WHAT THE TASK ASKS >>
The full set of entries is to be printed exactly, with pictures excluded.

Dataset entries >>
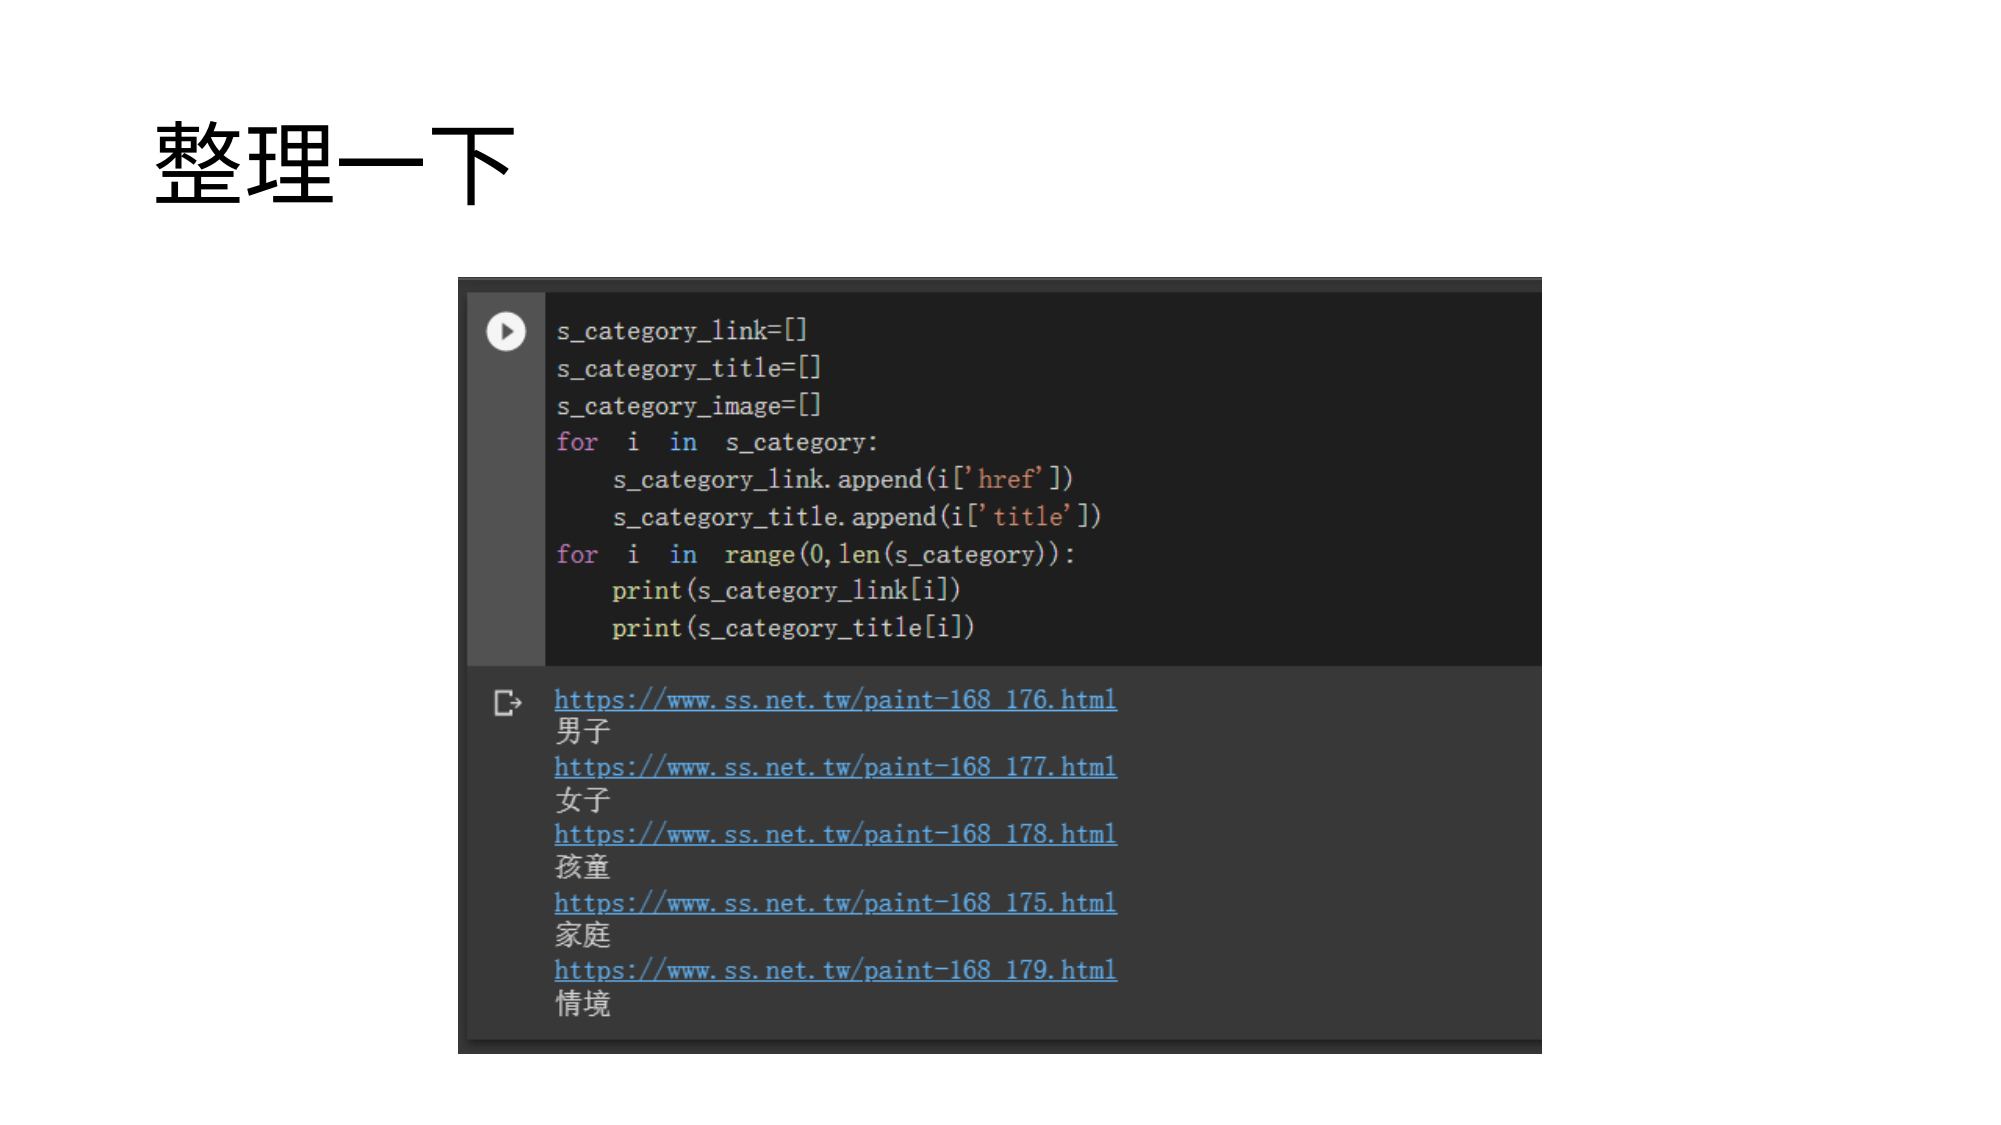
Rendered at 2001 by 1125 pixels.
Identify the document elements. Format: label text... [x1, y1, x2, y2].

picture [458, 277, 1542, 1054]
title 整理一下 [137, 59, 1863, 278]
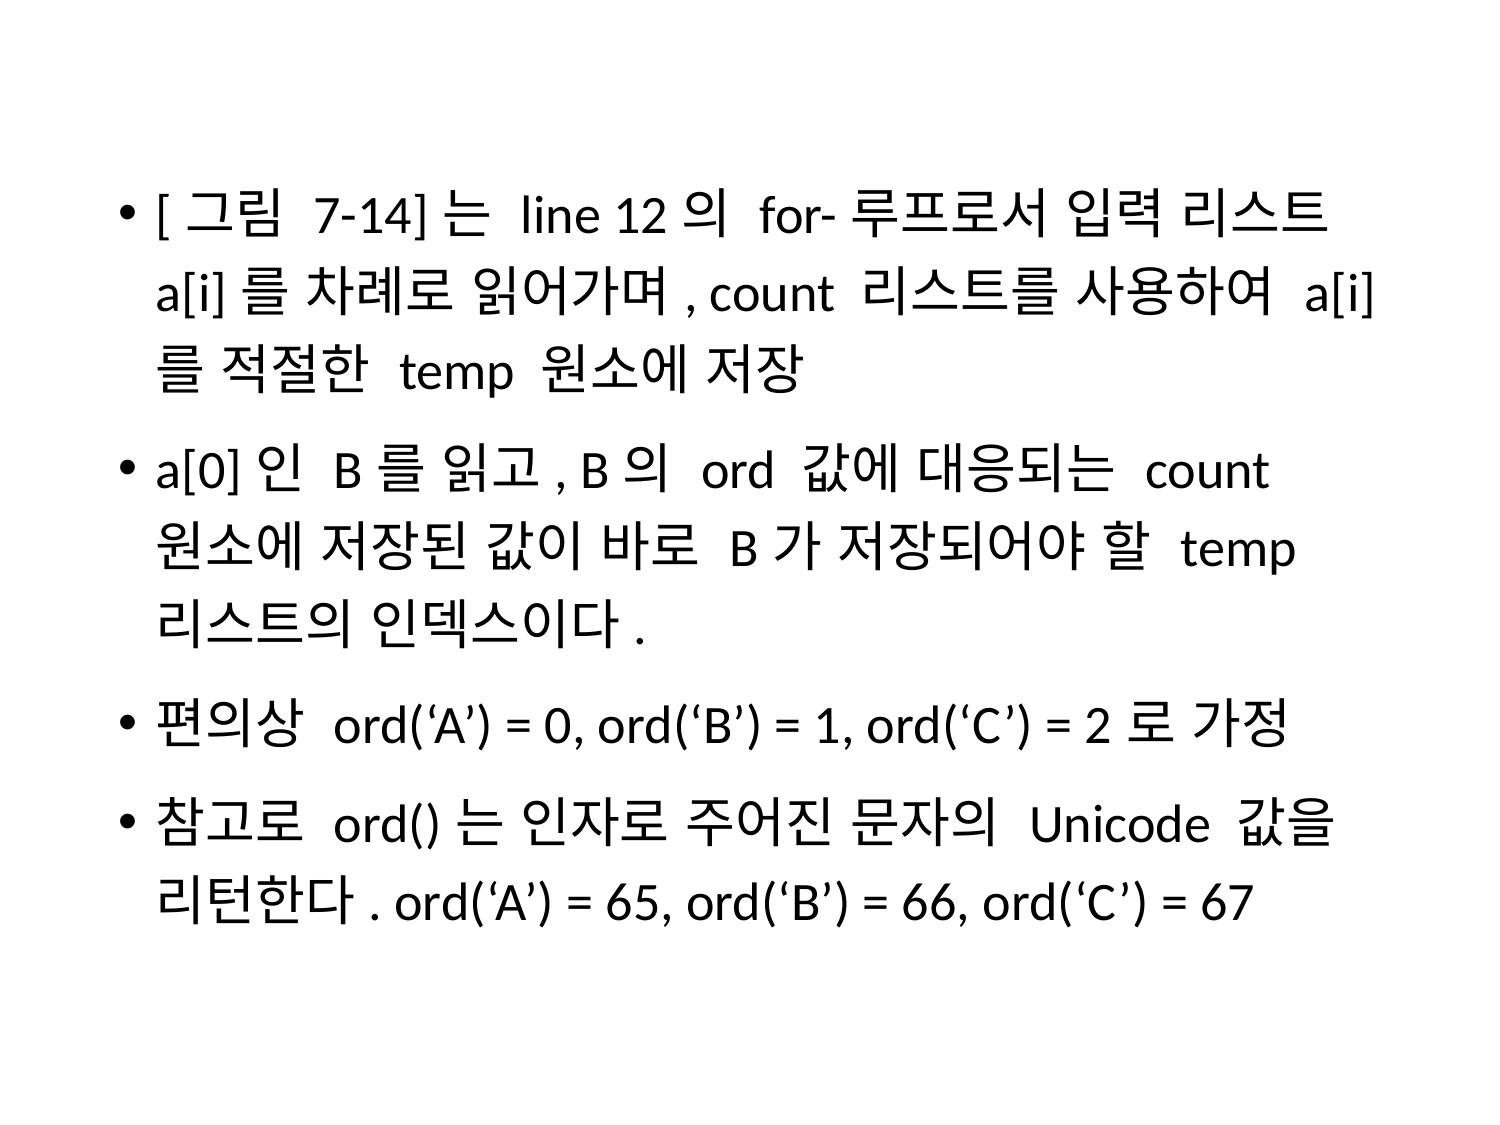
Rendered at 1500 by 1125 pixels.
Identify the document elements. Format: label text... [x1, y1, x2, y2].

ANSWER BELOW >>
Rendered at 2001 by 1125 pixels.
Identify the document elements. Format: label text... [x1, y1, x2, y2].

picture [458, 277, 1542, 1054]
title 整理一下 [137, 59, 1863, 278]
Rendered at 1500 by 1125 pixels.
Identify the document elements. Format: label text... [x1, y1, x2, y2].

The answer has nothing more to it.